School choice in the Supreme Court

Today (in a few minutes, actually) the Supreme Court will hear oral arguments in a school-choice and church-state related case out of Arizona, called Arizona Christian School Tuition Organization v. Winn. (To learn more about the case, check out this helpful summary at SCOTUSBlog, and this argument preview by Lyle Denniston.) I am happy to see that my friend and classmate, Neal Katyal, is arguing for the United States as amicus, and also delighted that the Department of Justice is supporting the constitutionality of the Arizona program at issue. (Disclosure: Jack Coons and I did a short amicus brief in the case, too, for the American Center for School Choice.)

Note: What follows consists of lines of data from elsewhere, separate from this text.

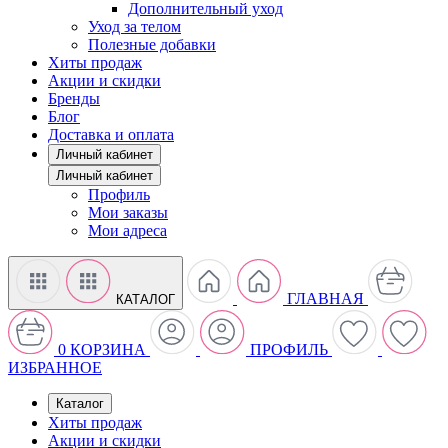
Дополнительный уход
Уход за телом
Полезные добавки
Хиты продаж
Акции и скидки
Бренды
Блог
Доставка и оплата
Личный кабинет
Личный кабинет
Профиль
Мои заказы
Мои адреса
ГЛАВНАЯ
КАТАЛОГ
0
КОРЗИНА
ПРОФИЛЬ
ИЗБРАННОЕ
Каталог
Хиты продаж
Акции и скидки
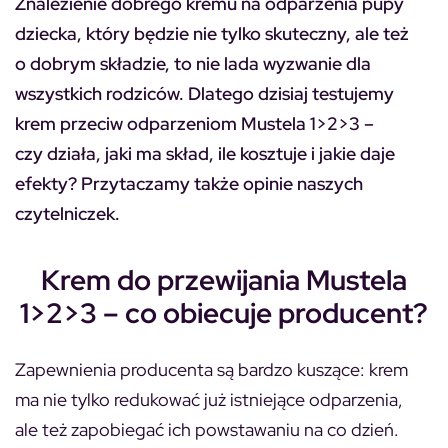
Znalezienie dobrego kremu na odparzenia pupy
dziecka, który będzie nie tylko skuteczny, ale też
o dobrym składzie, to nie lada wyzwanie dla
wszystkich rodziców. Dlatego dzisiaj testujemy
krem przeciw odparzeniom Mustela 1>2>3 –
czy działa, jaki ma skład, ile kosztuje i jakie daje
efekty? Przytaczamy także opinie naszych
czytelniczek.
Krem do przewijania Mustela
1>2>3 – co obiecuje producent?
Zapewnienia producenta są bardzo kuszące: krem
ma nie tylko redukować już istniejące odparzenia,
ale też zapobiegać ich powstawaniu na co dzień.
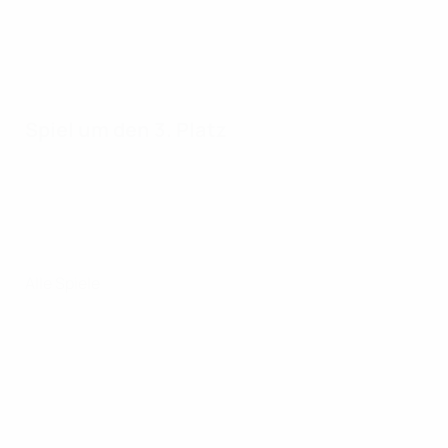
Spiel um den 3. Platz
Alle Spiele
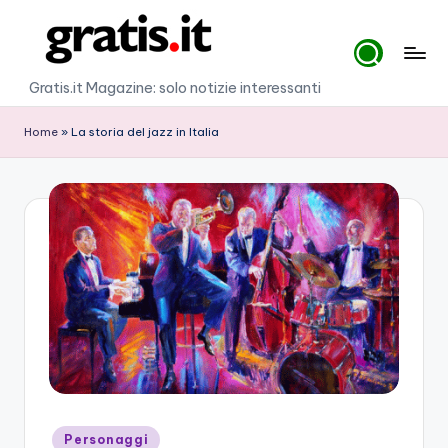
Skip
to
G
Gratis.it Magazine: solo notizie interessanti
content
r
Home
»
La storia del jazz in Italia
a
ti
s
.i
t
Posted
Personaggi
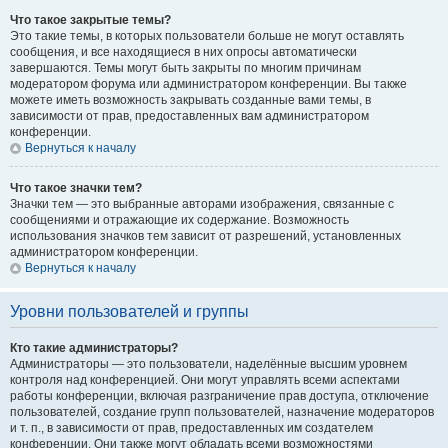
Что такое закрытые темы?
Это такие темы, в которых пользователи больше не могут оставлять
сообщения, и все находящиеся в них опросы автоматически
завершаются. Темы могут быть закрыты по многим причинам
модератором форума или администратором конференции. Вы также
можете иметь возможность закрывать созданные вами темы, в
зависимости от прав, предоставленных вам администратором
конференции.
Вернуться к началу
Что такое значки тем?
Значки тем — это выбранные авторами изображения, связанные с
сообщениями и отражающие их содержание. Возможность
использования значков тем зависит от разрешений, установленных
администратором конференции.
Вернуться к началу
Уровни пользователей и группы
Кто такие администраторы?
Администраторы — это пользователи, наделённые высшим уровнем
контроля над конференцией. Они могут управлять всеми аспектами
работы конференции, включая разграничение прав доступа, отключение
пользователей, создание групп пользователей, назначение модераторов
и т. п., в зависимости от прав, предоставленных им создателем
конференции. Они также могут обладать всеми возможностями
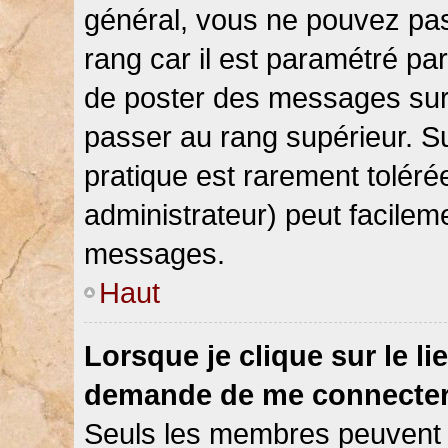
général, vous ne pouvez pas d
rang car il est paramétré par
de poster des messages sur 
passer au rang supérieur. Su
pratique est rarement toléré
administrateur) peut facile
messages.
Haut
Lorsque je clique sur le li
demande de me connecter
Seuls les membres peuvent s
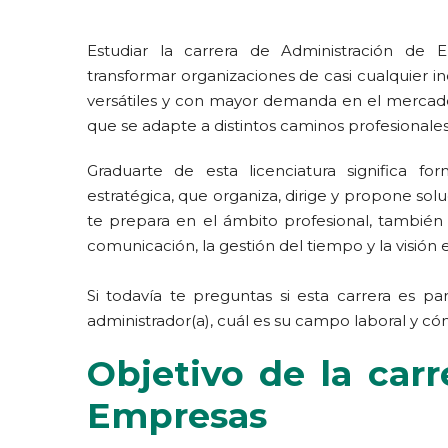
Estudiar la carrera de Administración de Em
transformar organizaciones de casi cualquier i
versátiles y con mayor demanda en el mercado 
que se adapte a distintos caminos profesionales
Graduarte de esta licenciatura significa fo
estratégica, que organiza, dirige y propone sol
te prepara en el ámbito profesional, también 
comunicación, la gestión del tiempo y la visión 
Si todavía te preguntas si esta carrera es pa
administrador(a), cuál es su campo laboral y 
Objetivo de la car
Empresas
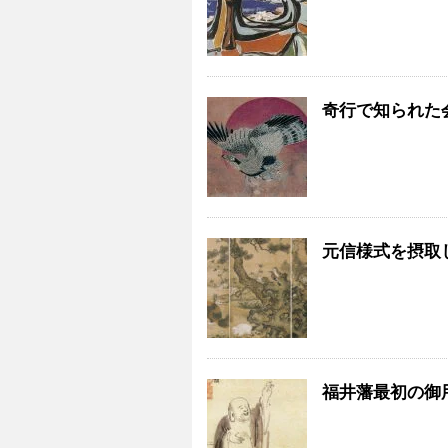
奇行で知られた
元信様式を摂取
福井藩最初の御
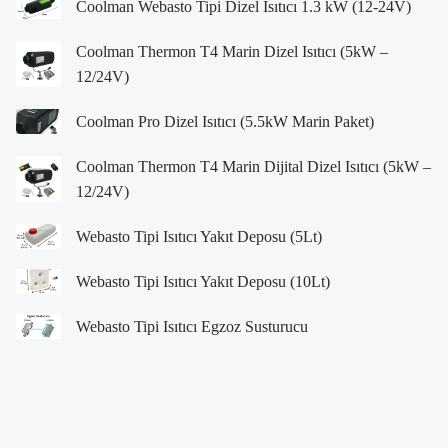
Coolman Webasto Tipi Dizel Isıtıcı 1.3 kW (12-24V)
Coolman Thermon T4 Marin Dizel Isıtıcı (5kW –
12/24V)
Coolman Pro Dizel Isıtıcı (5.5kW Marin Paket)
Coolman Thermon T4 Marin Dijital Dizel Isıtıcı (5kW –
12/24V)
Webasto Tipi Isıtıcı Yakıt Deposu (5Lt)
Webasto Tipi Isıtıcı Yakıt Deposu (10Lt)
Webasto Tipi Isıtıcı Egzoz Susturucu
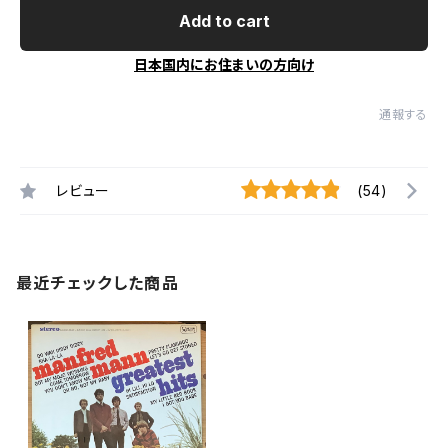
Add to cart
日本国内にお住まいの方向け
通報する
レビュー
(54)
最近チェックした商品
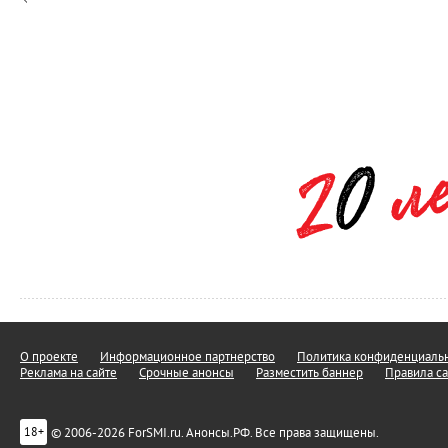
О проекте
Информационное партнерство
Политика конфиденциальн
Реклама на сайте
Срочные анонсы
Разместить баннер
Правила са
© 2006-2026 ForSMI.ru. Анонсы.РФ. Все права защищены.
18+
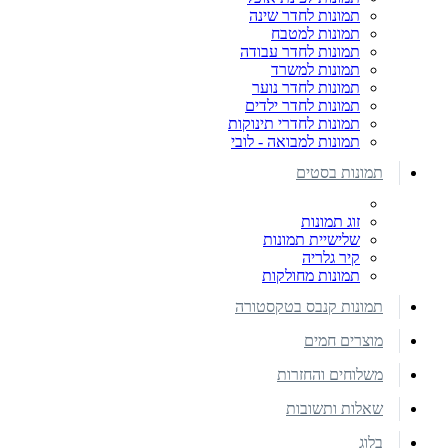
תמונות לחדר שינה
תמונות למטבח
תמונות לחדר עבודה
תמונות למשרד
תמונות לחדר נוער
תמונות לחדר ילדים
תמונות לחדרי תינוקות
תמונות למבואה - לובי
תמונות בסטים
זוג תמונות
שלישיית תמונות
קיר גלריה
תמונות מחולקות
תמונות קנבס בטקסטורה
מוצרים חמים
משלוחים והחזרות
שאלות ותשובות
בלוג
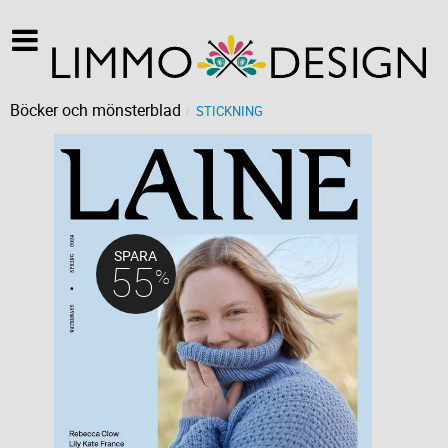
Böcker och mönsterblad
STICKNING
SPARA
55
%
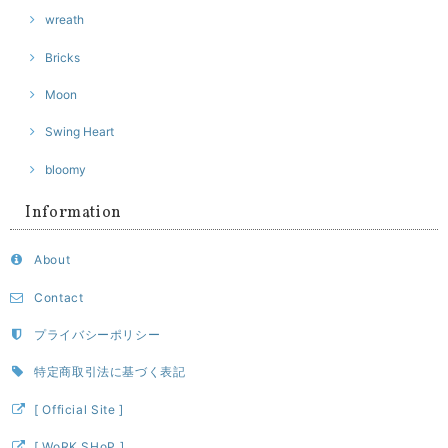
wreath
Bricks
Moon
Swing Heart
bloomy
Information
About
Contact
プライバシーポリシー
特定商取引法に基づく表記
[ Official Site ]
[ WoRK SHoP ]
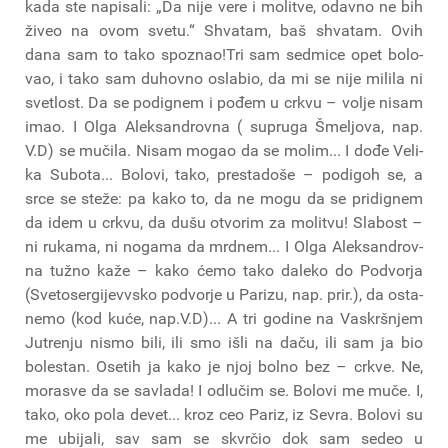
kada ste napi­sa­li: „Da nije vere i moli­tve, odav­no ne bih
živeo na ovom sve­tu.“ Shva­tam, baš shva­tam. Ovih
dana sam to tako spo­znao!Tri sam sed­mi­ce opet bolo­
vao, i tako sam duhov­no osla­bio, da mi se nije mili­la ni
sve­tlost. Da se podig­nem i pođem u crkvu – volje nisam
imao. I Olga Alek­san­drov­na ( supruga Šmeljova, nap.
V.D) se muči­la. Nisam mogao da se molim... I dođe Veli­
ka Subo­ta... Bolo­vi, tako, pre­sta­do­še – podi­goh se, a
srce se ste­že: pa kako to, da ne mogu da se pridig­nem
da idem u crkvu, da dušu otvo­rim za moli­tvu! Sla­bost –
ni ruka­ma, ni noga­ma da mrd­nem... I Olga Alek­san­drov­
na tužno kaže – kako ćemo tako dale­ko do Podvor­ja
(Sve­to­ser­gi­jevvs­ko podvor­je u Pari­zu, nap. prir.), da osta­
nemo (kod kuće, nap.V.D)... A tri godi­ne na Vas­kr­šnjem
Jutre­nju nismo bili, ili smo išli na daču, ili sam ja bio
bole­stan. Ose­tih ja kako je njoj bol­no bez – crkve. Ne,
morasve da se savla­da! I odlu­čim se. Bolo­vi me muče. I,
tako, oko pola devet... kroz ceo Pariz, iz Sevra. Bolo­vi su
me ubi­ja­li, sav sam se skvr­čio dok sam sedeo u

There is a non-trivial chance that the Court will not reach the merits of the First Amendment challenge to Arizona’s (very successful and entirely, in my view, sound-as-policy-matter) tuition-tax-credit program. If they do, they should certainly uphold the program, and reverse the Ninth Circuit’s misguided misinterpretation and misapplication of Zelman. Programs like Arizona’s are proving more successful, and more politically do-able (especially, I suppose, now), than “voucher” programs, and they are, I think, essential to education reform. On the other hand, I’m not a big fan of Flast, and so a no-standing ruling would not be entirely unwelcome. We’ll see!